The data >>
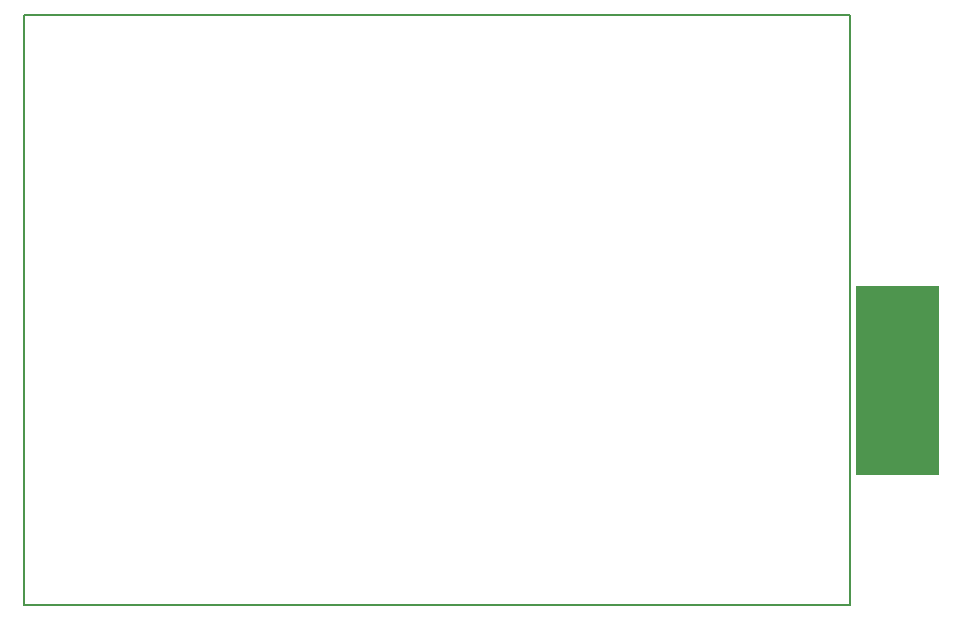
<source format=gko>
G04*
G04 #@! TF.GenerationSoftware,Altium Limited,Altium Designer,18.1.6 (161)*
G04*
G04 Layer_Color=16711935*
%FSLAX25Y25*%
%MOIN*%
G70*
G01*
G75*
%ADD12C,0.00500*%
G36*
X305020Y43567D02*
X277498D01*
Y106595D01*
X305020D01*
Y43567D01*
D02*
G37*
D12*
X1Y-0D02*
X1Y-0D01*
Y196848D01*
X-0Y196850D02*
X1Y196848D01*
X-0Y196850D02*
X0Y196850D01*
X275589D01*
Y5D02*
Y196850D01*
Y5D02*
X275592Y1D01*
X275591Y-0D02*
X275592Y1D01*
X1Y-0D02*
X275591D01*
X0Y0D02*
Y196850D01*
X275590D01*
Y0D02*
Y196850D01*
X0Y0D02*
X275590D01*
M02*

</source>
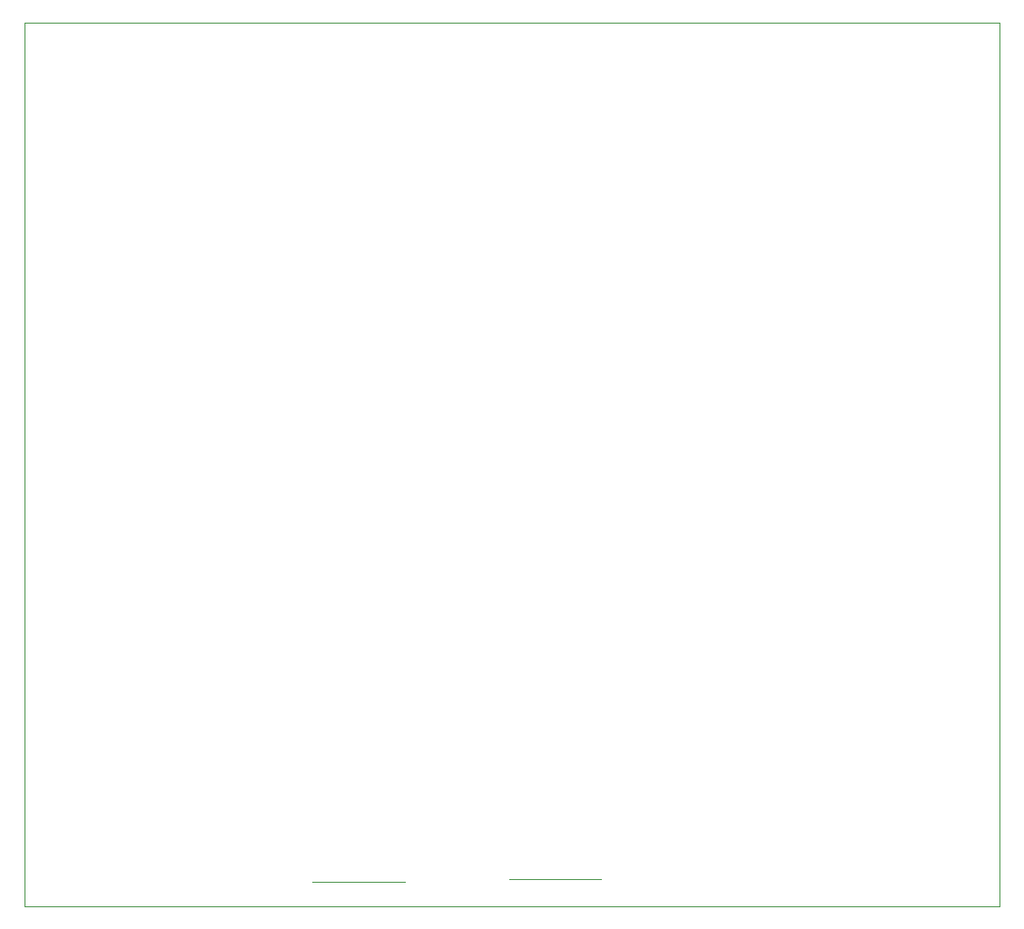
<source format=gbr>
%TF.GenerationSoftware,KiCad,Pcbnew,7.0.9-1.fc39*%
%TF.CreationDate,2023-11-27T20:11:11+01:00*%
%TF.ProjectId,sis5351a GPS controlled time base,73697335-3335-4316-9120-47505320636f,rev?*%
%TF.SameCoordinates,Original*%
%TF.FileFunction,Profile,NP*%
%FSLAX46Y46*%
G04 Gerber Fmt 4.6, Leading zero omitted, Abs format (unit mm)*
G04 Created by KiCad (PCBNEW 7.0.9-1.fc39) date 2023-11-27 20:11:11*
%MOMM*%
%LPD*%
G01*
G04 APERTURE LIST*
%TA.AperFunction,Profile*%
%ADD10C,0.100000*%
%TD*%
G04 APERTURE END LIST*
D10*
X124601600Y-55117000D02*
X215485400Y-55117000D01*
X215485400Y-137570400D01*
X124601600Y-137570400D01*
X124601600Y-55117000D01*
%TO.C,J7*%
X151440000Y-135240000D02*
X160040000Y-135240000D01*
%TO.C,J6*%
X169760000Y-135040000D02*
X178360000Y-135040000D01*
%TD*%
M02*

</source>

Task description >>
Every record should come back exactly as it is, though none of the pictures should.

Result of this task >>
<source format=gko>
G04*
G04 #@! TF.GenerationSoftware,Altium Limited,Altium Designer,18.1.6 (161)*
G04*
G04 Layer_Color=16711935*
%FSLAX25Y25*%
%MOIN*%
G70*
G01*
G75*
%ADD12C,0.00500*%
G36*
X305020Y43567D02*
X277498D01*
Y106595D01*
X305020D01*
Y43567D01*
D02*
G37*
D12*
X1Y-0D02*
X1Y-0D01*
Y196848D01*
X-0Y196850D02*
X1Y196848D01*
X-0Y196850D02*
X0Y196850D01*
X275589D01*
Y5D02*
Y196850D01*
Y5D02*
X275592Y1D01*
X275591Y-0D02*
X275592Y1D01*
X1Y-0D02*
X275591D01*
X0Y0D02*
Y196850D01*
X275590D01*
Y0D02*
Y196850D01*
X0Y0D02*
X275590D01*
M02*

</source>
<source format=gbr>
%TF.GenerationSoftware,KiCad,Pcbnew,7.0.9-1.fc39*%
%TF.CreationDate,2023-11-27T20:11:11+01:00*%
%TF.ProjectId,sis5351a GPS controlled time base,73697335-3335-4316-9120-47505320636f,rev?*%
%TF.SameCoordinates,Original*%
%TF.FileFunction,Profile,NP*%
%FSLAX46Y46*%
G04 Gerber Fmt 4.6, Leading zero omitted, Abs format (unit mm)*
G04 Created by KiCad (PCBNEW 7.0.9-1.fc39) date 2023-11-27 20:11:11*
%MOMM*%
%LPD*%
G01*
G04 APERTURE LIST*
%TA.AperFunction,Profile*%
%ADD10C,0.100000*%
%TD*%
G04 APERTURE END LIST*
D10*
X124601600Y-55117000D02*
X215485400Y-55117000D01*
X215485400Y-137570400D01*
X124601600Y-137570400D01*
X124601600Y-55117000D01*
%TO.C,J7*%
X151440000Y-135240000D02*
X160040000Y-135240000D01*
%TO.C,J6*%
X169760000Y-135040000D02*
X178360000Y-135040000D01*
%TD*%
M02*

</source>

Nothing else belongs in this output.